Our visit coincided with the Cuban National Series. Several in our group went to a game.
Los Industriales, Havana’s favorite team and winner of 12 of the 52 series, made it to the semifinals. Dave, seen here and kindred baseball soul, was in another group that paralleled ours. He went on the first night. Several folks in our group went to a game and enjoyed seeing the passion in the stands.
As someone who recalls a golden age when ball fields dotted the landscape in America and soccer fields did not, it did my heart good to be in a country that cares only for baseball. It’s the official sport of the country and the only game in town. Looking out the window on our bus, I saw boys tossing balls around and organized games being played in the middle of the day on well-worn diamonds.
Cuba (pop. 11M) has produced 181 major league players, including Hall of Famers Martin Dihigo, Cristobal Torriente, Jose Mendez, and Tony Perez. Active players include the Reds flame throwing reliever Aroldis Chapman, SS Yunel Escobar with the Rays, and Yasiel Puig, outfielder with the Dodgers who is learning that “Cuba time” does not cut it in the big leagues. The Braves manager also hails from Cuba.
(A brief aside, because I have to mention Los Gigantes. The New York Giants legendary manager John McGraw spent time in Cuba.
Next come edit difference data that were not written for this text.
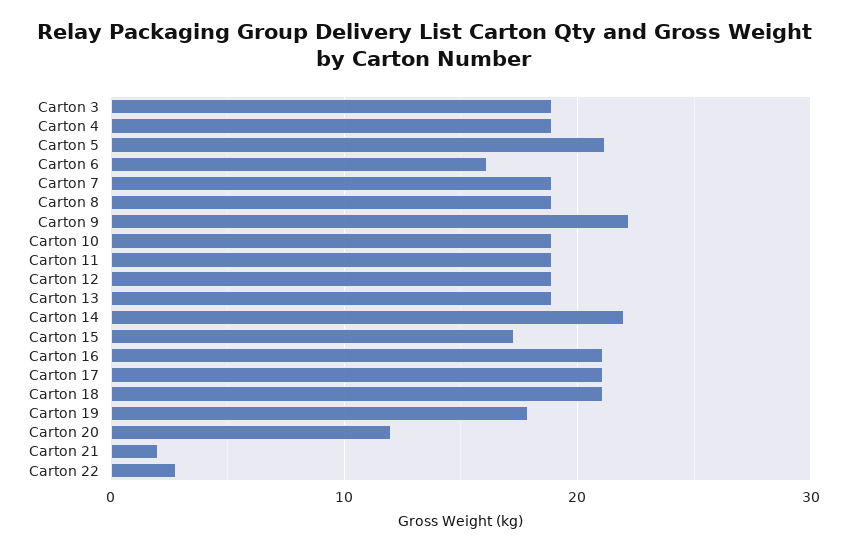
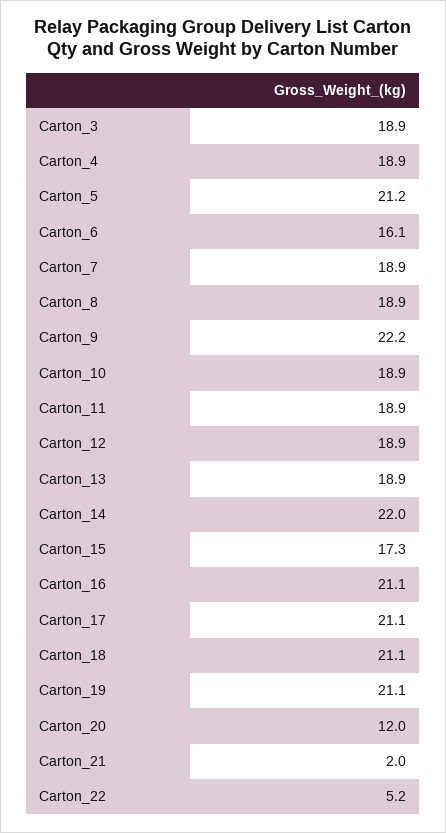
Carton 19: 18 -> 21.1
Carton 22: 3 -> 5.2

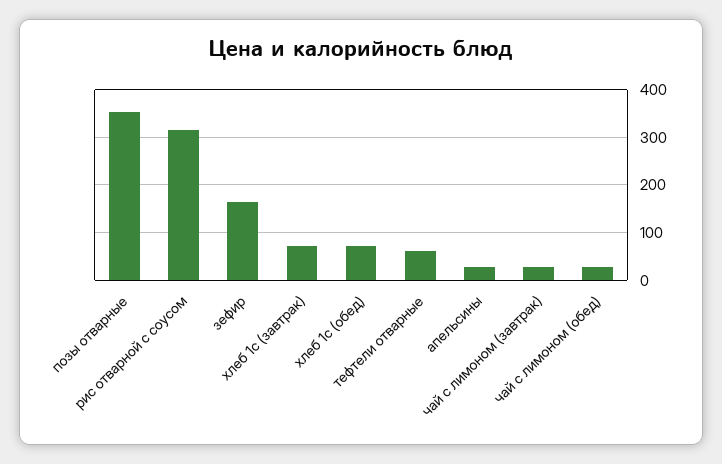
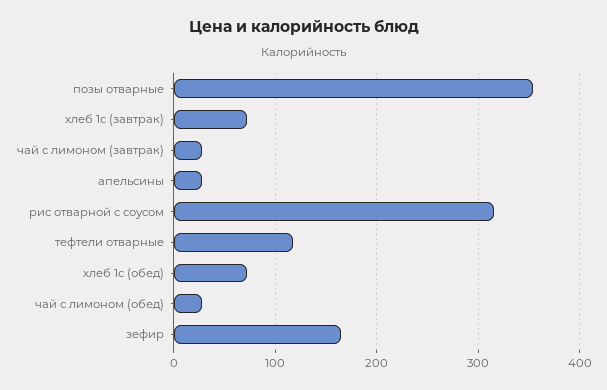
тефтели отварные: 60 -> 120

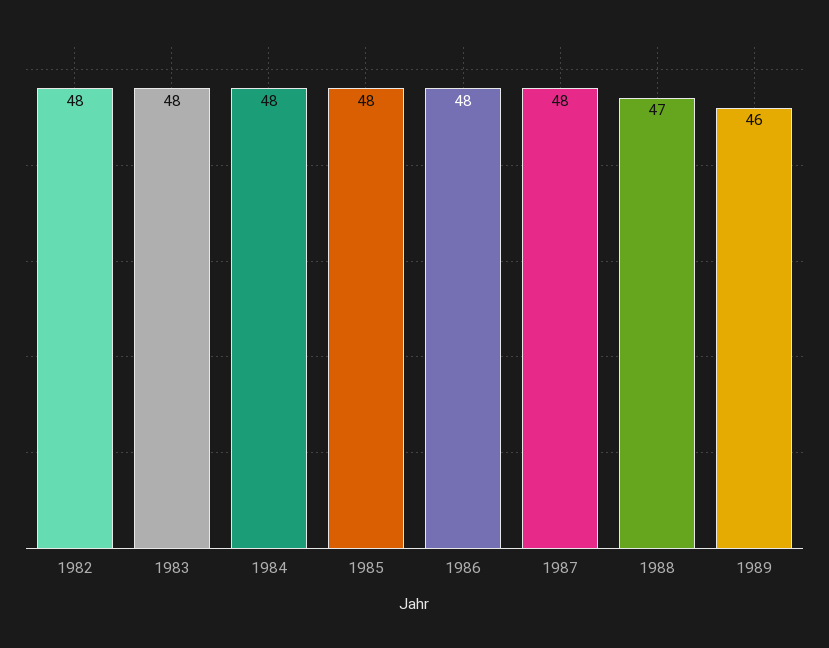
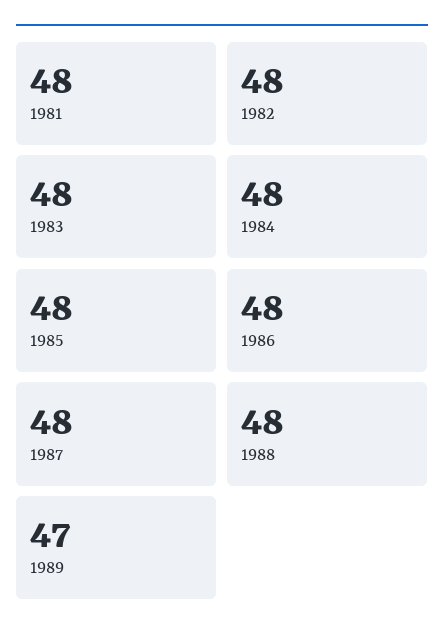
1988: 47 -> 48
1989: 46 -> 47
1981: none -> 48

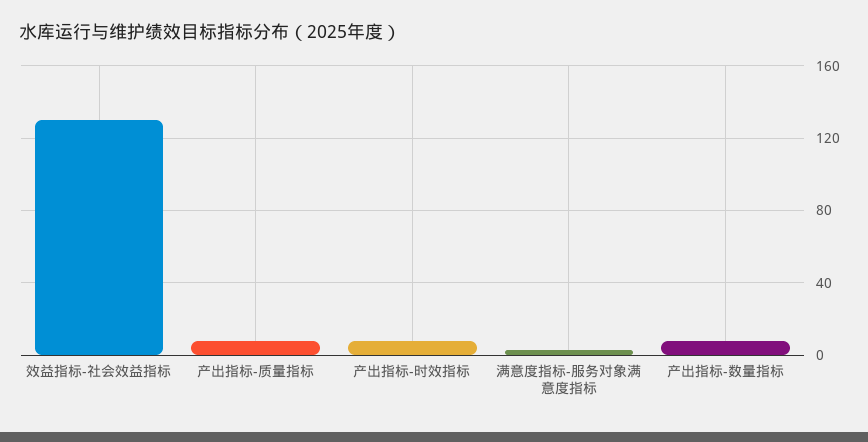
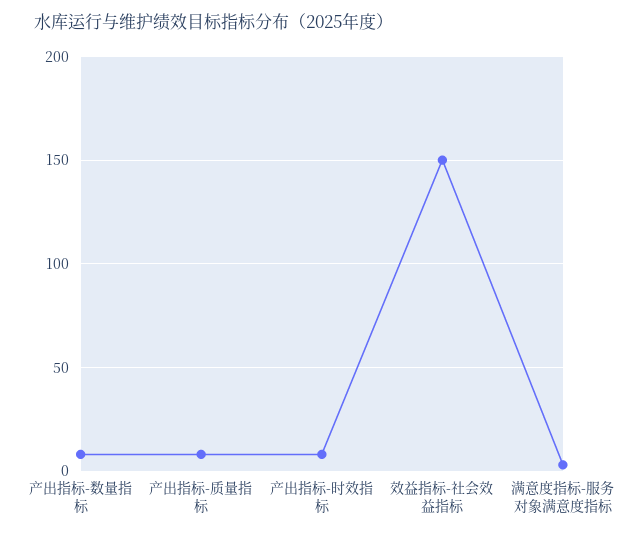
效益指标-社会效益指标: 130 -> 150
He first went there as a scrawny shortstop in 1890. The locals dubbed him “El Mono Amarillo.” The fiery skipper returned in 1911 with his National League champs in tow to play exhibition games in Havana. McGraw also took regular winter trips to the island to soak up the sun and bet on the horses. His biographer, Charles Alexander, points out McGraw frequented Dos Hermanos, a seaside watering hole).
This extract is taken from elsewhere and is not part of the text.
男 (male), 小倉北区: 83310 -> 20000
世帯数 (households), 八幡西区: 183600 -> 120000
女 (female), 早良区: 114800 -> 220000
For me, the highlight of this tour came in the town of Cardenas, known for its horse-drawn carriages and being the home of Elián González.
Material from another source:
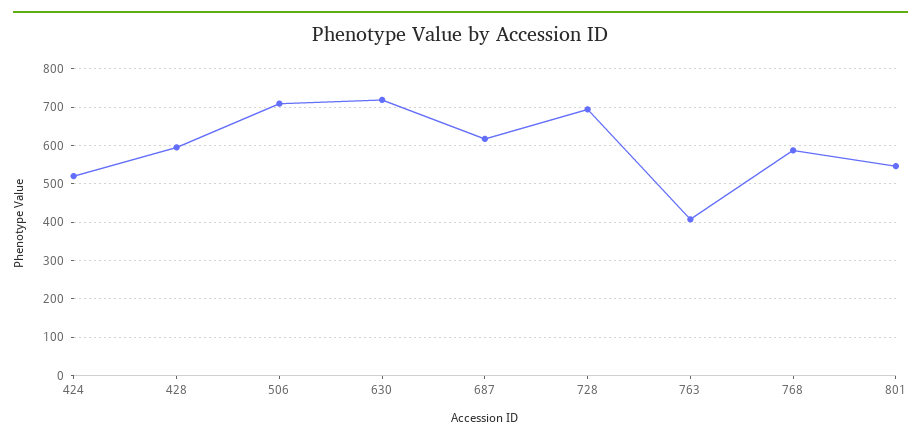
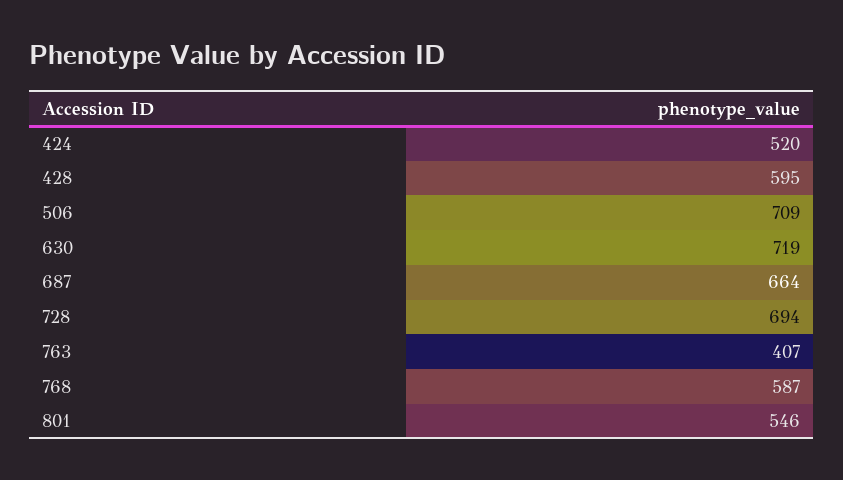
687: 620 -> 664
We visited Arte Urbano, a community center where children performed a play based on the Wizard of Oz. Afterwards, we interacted with the children and parents. Not sure who was happier, the kids or us!
Fully sustainable was the word at this community garden.
Cuban School of Chinese Martial Arts (Wushu), headed by a Chinese Cuban.
The better half and her two friends walked around “El Barrio Chino” to discover what was distinctly Chinese in the area.
We ate lots of fruits, these grown on Coincidencia Farm near Varadero.
A year or so after the Cuban revolution (1959) overthrew the Batista regime, the U.S. Embargo against Cuba began. A visible remnant of the days prior to this are the bulky cars that still motor along. This one is a ’48 Buick.
Mariela Aleman Orozco
In Matanzas, award-winning textile and fashion designer Mariela Aleman Orozco showed us how she makes fabric.
Her studio also supports this professional photographer.
We spent our final morning walking the beach in Varadero.
Here in Washington, a $2B redevelopment of the southwest part of the city will soon take place. The transformation will draw in visitors in numbers never seen before in this underappreciated part of the city. On their waterfront stroll, they will perhaps encounter the Cuban-American Friendship Urn, a marble statue originally located in Havana. It commemorates those sailors and Marines who lost their lives on board the USS Maine in 1898.
Cuba, too, is poised for big-time redevelopment. From what we saw, all signs point to a rekindling of the friendship between these two neighboring countries.